- **PROVIDED PASSAGE**
#####
The Albemarle Sound-Roanoke River benchmark assessment indicates the striped bass resource is overfished and overfishing is occurring. This is a change from the stock status for these waters in a 2014 assessment that indicated the stock was not overfished and overfishing was not occurring. The change in stock status is likely due to a period of low recruitment (the number of age-0 fish joining the population each year from 2002 to 2017) combined with overfishing. The decline in recruitment is not solely due to fishing. Environmental factors, such as river flow, water quality, and blue catfish (an invasive species) may be impacting spawning success and need further study. Following a rigorous external peer review process, the assessment has been approved for use for management purposes.
There is no stock status determination for the Central Southern Management Area, comprised of the Tar-Pamlico, Neuse, and Cape Fear rivers. Continuous stocking efforts and lack of natural recruitment in these waters prevent the use of traditional stock assessment techniques. The Central Southern Management Area Stock Report is a collective documentation of all the data collected, all management efforts, and all major analyses completed for these river stocks.
The report also serves as a record of completed research efforts with implications for fishery management and as a guide for future research based on results and identified data gaps. It evaluates the likelihood of successful population rebuilding under various simulations of stocking and fishery management strategies such as different harvest levels and size limits. Tagging studies in the Cape Fear River showed a consistent decline in striped bass abundance estimates from 2012 to 2018 despite a no possession regulation since 2008.
The Division of Marine Fisheries and the Wildlife Resources Commission are reviewing the data to determine what management measures should be implemented for 2021 by a revision to Amendment 1. Additionally, the Division of Marine Fisheries and Wildlife Resources Commission are developing Amendment 2 to the N.C. Estuarine Striped Bass Fishery Management Plan.
#####
[Skeletal landmark data]
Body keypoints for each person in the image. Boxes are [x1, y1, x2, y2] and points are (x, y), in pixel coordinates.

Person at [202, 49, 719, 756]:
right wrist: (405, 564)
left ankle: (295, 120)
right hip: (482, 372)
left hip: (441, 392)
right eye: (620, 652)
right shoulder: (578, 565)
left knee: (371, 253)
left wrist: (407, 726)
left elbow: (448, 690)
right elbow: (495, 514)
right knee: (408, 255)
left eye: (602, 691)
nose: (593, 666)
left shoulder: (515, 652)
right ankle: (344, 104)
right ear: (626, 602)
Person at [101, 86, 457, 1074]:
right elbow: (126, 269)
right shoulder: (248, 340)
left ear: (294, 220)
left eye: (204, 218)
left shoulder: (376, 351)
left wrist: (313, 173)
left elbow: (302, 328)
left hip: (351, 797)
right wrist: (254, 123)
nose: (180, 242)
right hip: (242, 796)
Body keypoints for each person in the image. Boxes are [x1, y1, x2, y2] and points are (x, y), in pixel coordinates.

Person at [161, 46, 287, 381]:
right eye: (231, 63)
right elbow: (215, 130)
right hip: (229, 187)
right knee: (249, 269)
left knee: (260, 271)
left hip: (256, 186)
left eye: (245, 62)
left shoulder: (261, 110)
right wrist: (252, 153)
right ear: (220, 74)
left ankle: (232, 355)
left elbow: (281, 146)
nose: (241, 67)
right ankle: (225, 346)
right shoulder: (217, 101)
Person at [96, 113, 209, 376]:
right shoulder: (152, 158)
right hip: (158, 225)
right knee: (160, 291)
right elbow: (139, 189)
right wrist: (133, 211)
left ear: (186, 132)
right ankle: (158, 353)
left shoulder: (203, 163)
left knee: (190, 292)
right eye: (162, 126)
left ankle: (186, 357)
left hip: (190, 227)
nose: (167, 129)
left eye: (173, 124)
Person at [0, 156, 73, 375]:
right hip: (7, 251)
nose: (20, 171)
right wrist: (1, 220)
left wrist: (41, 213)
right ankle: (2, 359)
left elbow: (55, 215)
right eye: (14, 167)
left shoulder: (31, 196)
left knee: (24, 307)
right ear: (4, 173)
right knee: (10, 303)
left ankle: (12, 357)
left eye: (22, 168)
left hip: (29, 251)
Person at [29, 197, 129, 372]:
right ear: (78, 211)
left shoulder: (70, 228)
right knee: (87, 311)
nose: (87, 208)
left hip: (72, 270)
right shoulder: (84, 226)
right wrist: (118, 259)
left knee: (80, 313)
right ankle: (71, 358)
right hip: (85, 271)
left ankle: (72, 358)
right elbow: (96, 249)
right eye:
#####
- **COMPLETE THE FOLLOWING**
A - In the striped bass passage, print the wording from "The Division of Marine Fisheries and the" to "Fishery Management Plan.".
B - Answer these questions using the striped bass passage:
(i) In what year did an earlier assessment find the Albemarle Sound-Roanoke River stock was not overfished?
(ii) Which three rivers make up the Central Southern Management Area?
(iii) Since what year has a no possession regulation applied in the Cape Fear River?
C - According to the striped bass passage, why does the Central Southern Management Area have no stock status determination?
The records were drawn from a separate source unrelated to the text.

- **EXERCISE RESPONSES**
A -
The Division of Marine Fisheries and the Wildlife Resources Commission are reviewing the data to determine what management measures should be implemented for 2021 by a revision to Amendment 1. Additionally, the Division of Marine Fisheries and Wildlife Resources Commission are developing Amendment 2 to the N.C. Estuarine Striped Bass Fishery Management Plan.

B -
(i) 2014
(ii) The Tar-Pamlico, Neuse, and Cape Fear rivers
(iii) 2008

C - Continuous stocking efforts and a lack of natural recruitment in these waters prevent the use of traditional stock assessment techniques.